Reproduce the records word for word, leaving out any pictures they hold.

Document structure recognition data:

════════════════════

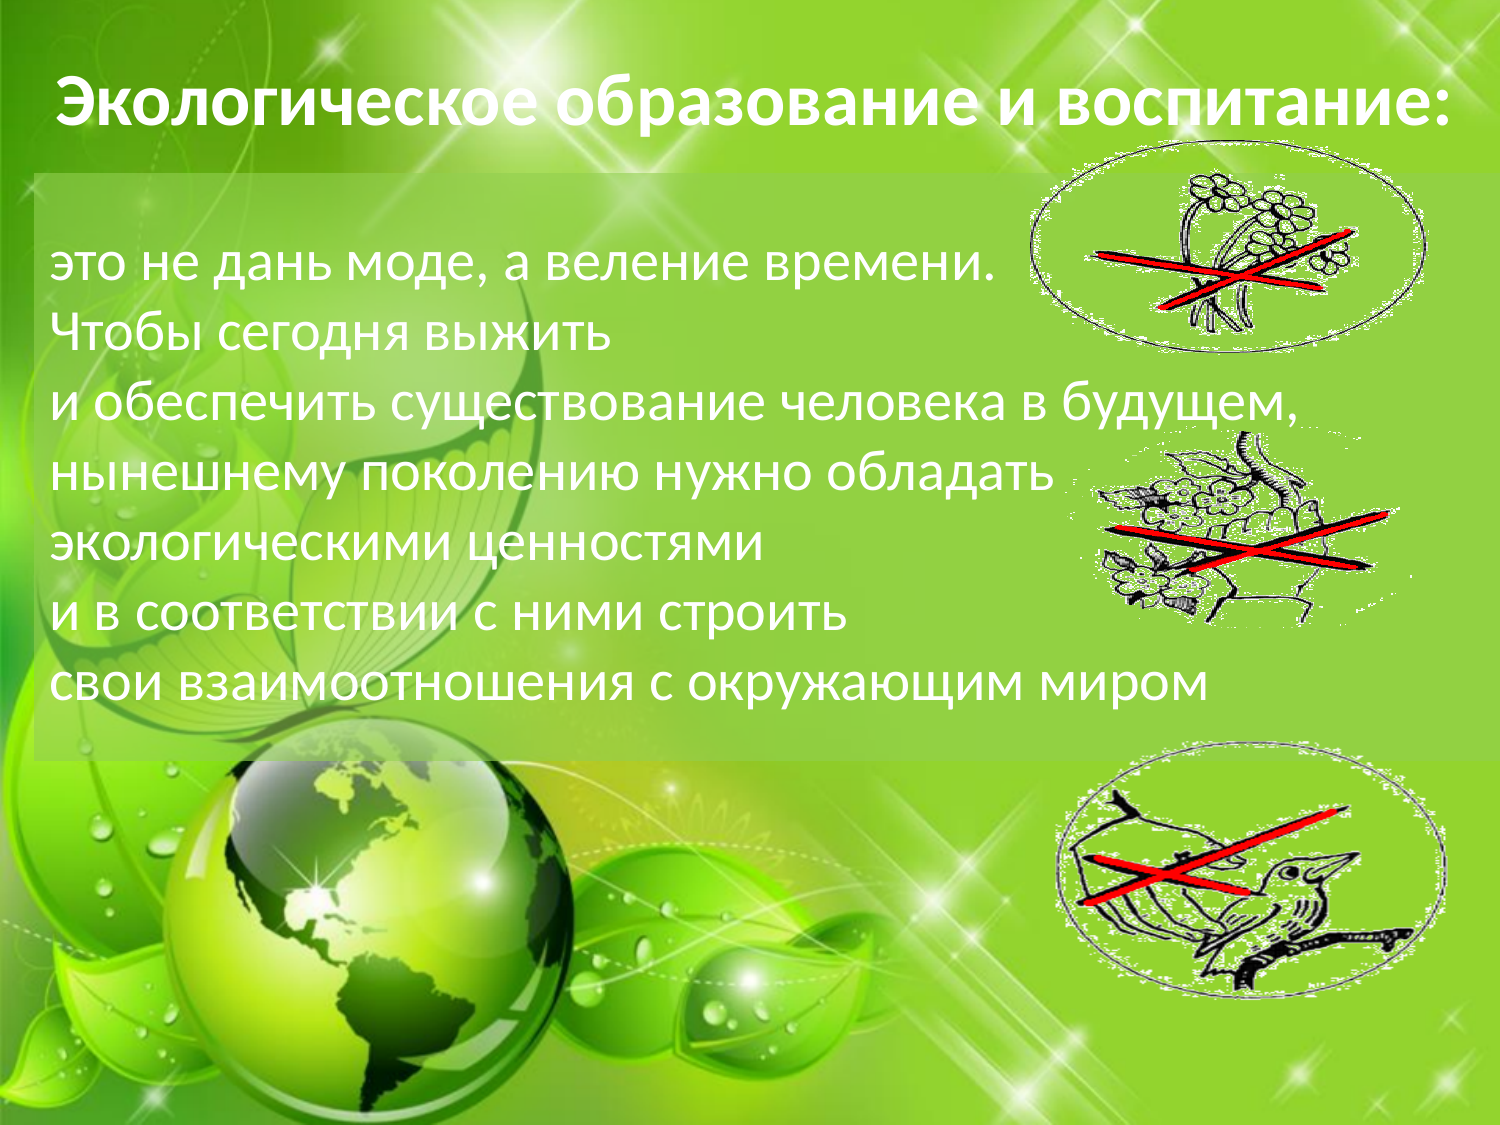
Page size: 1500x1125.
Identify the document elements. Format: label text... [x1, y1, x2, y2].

text_box Экологическое образование и воспитание: [40, 42, 1487, 148]
text_box это не дань моде, а веление времени. Чтобы сегодня выжить и обеспечить существование человека в будущем, нынешнему поколению нужно обладать экологическими ценностями и в соответствии с ними строить свои взаимоотношения с окружающим миром [34, 173, 1500, 761]
picture [1027, 415, 1412, 628]
picture [0, 0, 1500, 1125]
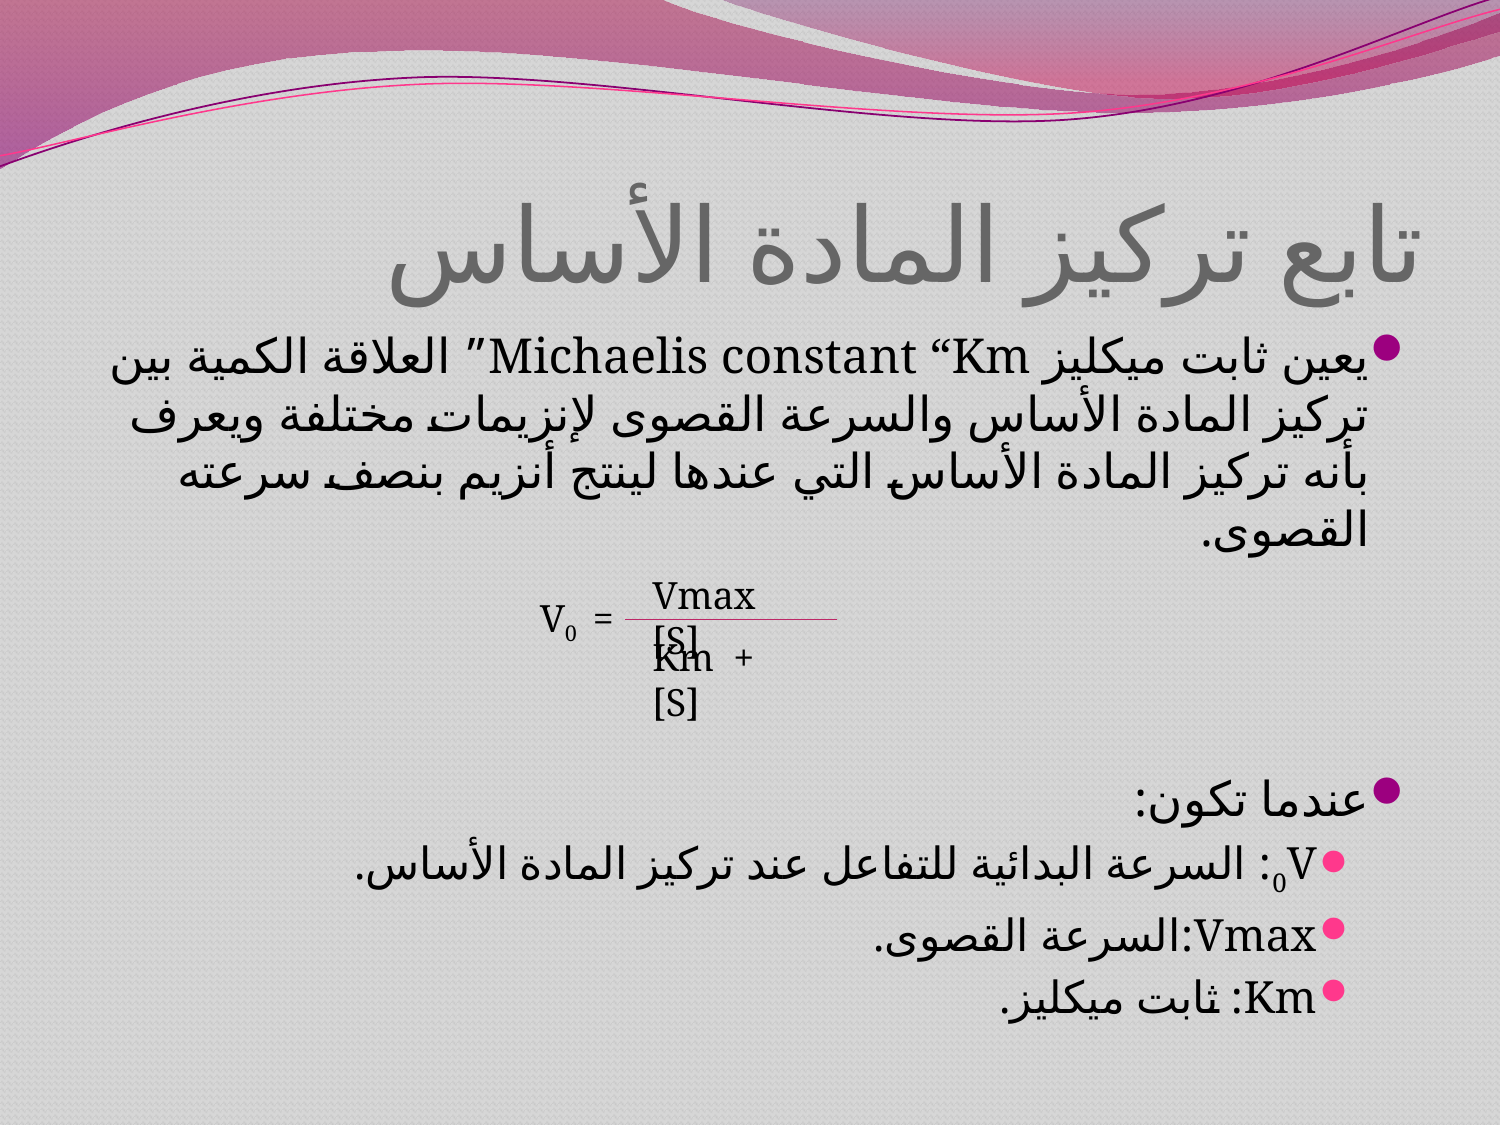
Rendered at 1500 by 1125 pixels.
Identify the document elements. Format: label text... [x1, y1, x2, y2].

════════════════════

WRITTEN RESPONSE
Page size: 1500x1125.
Identify the document elements. Format: label text... [x1, y1, x2, y2].

text_box Экологическое образование и воспитание: [40, 42, 1487, 148]
text_box это не дань моде, а веление времени. Чтобы сегодня выжить и обеспечить существование человека в будущем, нынешнему поколению нужно обладать экологическими ценностями и в соответствии с ними строить свои взаимоотношения с окружающим миром [34, 173, 1500, 761]
picture [1027, 415, 1412, 628]
picture [0, 0, 1500, 1125]
Rendered at 1500 by 1125 pixels.
Identify the document elements. Format: label text... [x1, y1, x2, y2].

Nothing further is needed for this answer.